# Stone IPA



## cigarsarge-cl (Mar 31, 2007)

I've been on a hunt for some Arrogant Bastard for a guy here...No luck yet. I did find some Stone IPA today so I picked up a bottle to review.

Beer: Stone IPA http://www.stonebrew.com/ipa/

Stats: 6.9% alcohol 77 ibu

Served from: 22 oz bottle

Glass: Pint glass

Price: $5.49

I poured this brew into a pint glass. The pour appeared as a cloudy amber color with a three finger yellowish head. I could smell citrus as I poured.

The taste had strong hints of evergreen and floral notes. It was a bit sweet. I noticed no alcohol warmth as I sipped it

There was lace on the glass all the way down...A good sign of a properly brewed beer.

This is a good brew. It's a good introduction to what hops can do for a beer. I prefer my beer to be more hoppy. I like to be slapped in the face by hops. This beer did not slap me...But it was well worth my time.

I give it a 7.5 on a scale of 1-10.


----------



## bobbyg29-cl (Apr 21, 2007)

Arrogant Bastard is one of my favorites! I also really like their Porter..


----------



## cigarsarge-cl (Mar 31, 2007)

bobbyg29 said:


> Arrogant Bastard is one of my favorites! I also really like their Porter..


Never had their porter...Another beer quest is in my future. :whoohoo:


----------



## Click2Riff (May 19, 2007)

I had a great time in Athens, Ohio over a few glasses of Arrogant Bastard Ale a coupla years ago with a buddy of mine at OU. If you guys are ever in the Pittsburgh area you should try the Penn Brewery's Penn Dark, it's awesome too!


----------



## Ceedee (Jun 2, 2006)

Nice stuff Sarge. I am in agreement totally with your IPA review.

My Fiancee went to visit a friend of ours in OH last year and got some Stone IPA and some Arrogant Bastard as well, to bring home. She was also kind enough to buy me an Arrogant Bastard t-shirt, just to show me how much she loves me... I think :errrr: 

Anyway, I am a BIG fan of the AB and the IPA as well. Being a "hop head" I really enjoy their IPA. Wish I could find it around here...

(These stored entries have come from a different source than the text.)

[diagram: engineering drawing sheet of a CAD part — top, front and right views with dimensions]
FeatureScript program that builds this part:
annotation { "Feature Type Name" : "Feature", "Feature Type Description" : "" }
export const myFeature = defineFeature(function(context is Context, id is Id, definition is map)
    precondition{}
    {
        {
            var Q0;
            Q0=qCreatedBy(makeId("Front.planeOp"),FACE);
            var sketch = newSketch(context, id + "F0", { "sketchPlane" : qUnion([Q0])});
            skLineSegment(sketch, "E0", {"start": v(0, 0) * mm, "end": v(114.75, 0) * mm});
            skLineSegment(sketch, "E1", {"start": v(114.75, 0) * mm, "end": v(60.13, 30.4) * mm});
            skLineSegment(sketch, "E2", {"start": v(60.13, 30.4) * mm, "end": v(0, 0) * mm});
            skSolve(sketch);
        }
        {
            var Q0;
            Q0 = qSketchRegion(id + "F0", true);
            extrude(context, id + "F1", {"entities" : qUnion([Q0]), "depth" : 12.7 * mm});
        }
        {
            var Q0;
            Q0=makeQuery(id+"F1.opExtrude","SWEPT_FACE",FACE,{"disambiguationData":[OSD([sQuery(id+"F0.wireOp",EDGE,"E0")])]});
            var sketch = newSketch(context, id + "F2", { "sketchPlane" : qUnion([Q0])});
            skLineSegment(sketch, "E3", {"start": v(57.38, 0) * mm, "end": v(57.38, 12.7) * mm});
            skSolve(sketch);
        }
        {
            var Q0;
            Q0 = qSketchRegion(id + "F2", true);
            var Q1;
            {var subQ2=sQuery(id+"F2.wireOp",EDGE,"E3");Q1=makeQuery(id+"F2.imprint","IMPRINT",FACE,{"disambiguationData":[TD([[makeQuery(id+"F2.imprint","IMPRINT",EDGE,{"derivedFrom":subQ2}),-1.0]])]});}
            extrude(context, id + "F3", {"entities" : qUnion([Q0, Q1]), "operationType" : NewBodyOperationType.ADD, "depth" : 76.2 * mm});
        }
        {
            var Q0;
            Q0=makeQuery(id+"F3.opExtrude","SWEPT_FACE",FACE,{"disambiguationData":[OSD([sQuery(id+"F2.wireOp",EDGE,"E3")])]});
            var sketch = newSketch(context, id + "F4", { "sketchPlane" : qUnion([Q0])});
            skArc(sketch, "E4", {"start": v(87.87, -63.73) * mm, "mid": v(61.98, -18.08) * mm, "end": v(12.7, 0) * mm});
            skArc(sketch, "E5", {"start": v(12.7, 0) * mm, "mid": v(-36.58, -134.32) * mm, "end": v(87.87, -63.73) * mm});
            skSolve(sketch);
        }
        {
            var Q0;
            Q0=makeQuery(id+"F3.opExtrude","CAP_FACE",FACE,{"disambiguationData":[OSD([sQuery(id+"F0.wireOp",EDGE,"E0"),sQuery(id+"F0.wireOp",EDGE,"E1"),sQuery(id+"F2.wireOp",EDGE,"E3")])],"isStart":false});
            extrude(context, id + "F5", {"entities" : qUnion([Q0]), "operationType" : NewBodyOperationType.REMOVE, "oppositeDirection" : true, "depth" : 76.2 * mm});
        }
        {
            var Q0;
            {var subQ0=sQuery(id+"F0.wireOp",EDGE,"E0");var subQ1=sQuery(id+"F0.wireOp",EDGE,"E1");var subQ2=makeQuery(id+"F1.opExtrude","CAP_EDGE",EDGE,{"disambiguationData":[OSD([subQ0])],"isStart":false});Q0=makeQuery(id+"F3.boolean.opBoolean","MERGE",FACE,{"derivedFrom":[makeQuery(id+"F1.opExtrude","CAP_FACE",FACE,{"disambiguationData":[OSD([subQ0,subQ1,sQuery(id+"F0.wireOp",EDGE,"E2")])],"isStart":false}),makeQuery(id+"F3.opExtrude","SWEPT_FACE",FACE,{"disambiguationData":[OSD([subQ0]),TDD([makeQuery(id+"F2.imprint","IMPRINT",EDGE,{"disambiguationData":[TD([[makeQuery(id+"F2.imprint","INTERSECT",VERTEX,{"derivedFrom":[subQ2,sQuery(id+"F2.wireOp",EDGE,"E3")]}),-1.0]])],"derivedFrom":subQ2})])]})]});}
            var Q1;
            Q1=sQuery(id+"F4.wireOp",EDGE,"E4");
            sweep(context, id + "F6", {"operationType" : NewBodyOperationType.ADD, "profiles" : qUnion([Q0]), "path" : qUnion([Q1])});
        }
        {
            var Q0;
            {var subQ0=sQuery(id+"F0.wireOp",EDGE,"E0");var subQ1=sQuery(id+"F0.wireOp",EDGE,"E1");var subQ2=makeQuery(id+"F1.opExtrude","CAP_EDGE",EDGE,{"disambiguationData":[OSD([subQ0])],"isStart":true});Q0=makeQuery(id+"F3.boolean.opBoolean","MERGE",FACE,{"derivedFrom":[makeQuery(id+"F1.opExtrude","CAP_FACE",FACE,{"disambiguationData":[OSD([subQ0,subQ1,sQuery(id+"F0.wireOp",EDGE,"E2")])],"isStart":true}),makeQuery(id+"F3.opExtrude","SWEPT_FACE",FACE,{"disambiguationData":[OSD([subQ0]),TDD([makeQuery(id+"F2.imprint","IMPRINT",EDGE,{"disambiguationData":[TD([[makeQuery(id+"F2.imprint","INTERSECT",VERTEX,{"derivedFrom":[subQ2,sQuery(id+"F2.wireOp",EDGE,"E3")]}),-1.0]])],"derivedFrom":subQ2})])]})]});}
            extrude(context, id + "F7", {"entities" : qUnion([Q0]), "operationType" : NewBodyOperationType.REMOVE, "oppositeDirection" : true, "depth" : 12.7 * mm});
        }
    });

Harpoon IPA and Dogfish Head will have to do me for now! 

CD


----------



## Badkarma (May 26, 2006)

Do what I do, if you can't find it, brew it!!!!!!! I have several clone recepies for AG and a couple of the Stone offerings too.

I have to brew, here in this backwater all you ever find is crappy Bud products.


----------



## terrasco-cl (Mar 4, 2007)

I am very fond of the Stone IPA. Arrogant Bastard is good but I slightly prefer the IPA.


----------



## FoZzMaN-cl (Jul 3, 2007)

Not a huge fan of IPA's in general, but love the Smoked Porter. Arrogant Bastard's pretty damn good too.


----------



## Mark-cl (Sep 16, 2007)

Ken, PM sent bro


----------



## wingo (Jul 7, 2006)

If you guys like Stone IPA, try Stone Ruination IPA. Good brew!


----------



## Tha Criddler (Jul 26, 2007)

I had some Stone Pale Ale last night and didn't like it at all, but that Ruination is very good.


----------



## wingo (Jul 7, 2006)

Tha Criddler said:


> I had some Stone Pale Ale last night and didn't like it at all, but that Ruination is very good.


It's tough drinking Pale Ale after moving to IPA. Pale Ale is good on a hot day though. Three Floyds Alpha King is a really good Pale Ale.


----------



## Hydra (Jun 30, 2007)

The Stone Smoked Porter is out of this world.


----------



## FoZzMaN-cl (Jul 3, 2007)

Hydra said:


> The Stone Smoked Porter is out of this world.


Agreed.


----------



## chinomalo (Feb 25, 2008)

Stone stuff is all good, but the ruination is the $hit.. If you are ever in or near San Diego, you should visit their brewery.. Fun times..


----------